Copy every line of text in the material below word for word, and leave out the pictures.

● **Records provided**:
——

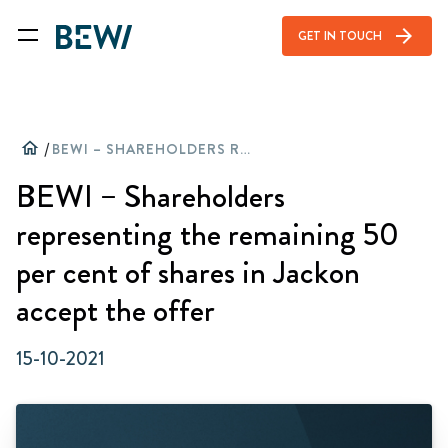
arrow_forward
GET IN TOUCH
home
/
BEWI – SHAREHOLDERS REPRESENTING THE REMAINING 50 PER CENT OF SHARES IN JACKON ACCEPT THE OFFER
BEWI – Shareholders
representing the remaining 50
per cent of shares in Jackon
accept the offer
15-10-2021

——

● **Solution to this problem**:
arrow_forward
GET IN TOUCH
home
/
BEWI – SHAREHOLDERS REPRESENTING THE REMAINING 50 PER CENT OF SHARES IN JACKON ACCEPT THE OFFER
BEWI – Shareholders
representing the remaining 50
per cent of shares in Jackon
accept the offer
15-10-2021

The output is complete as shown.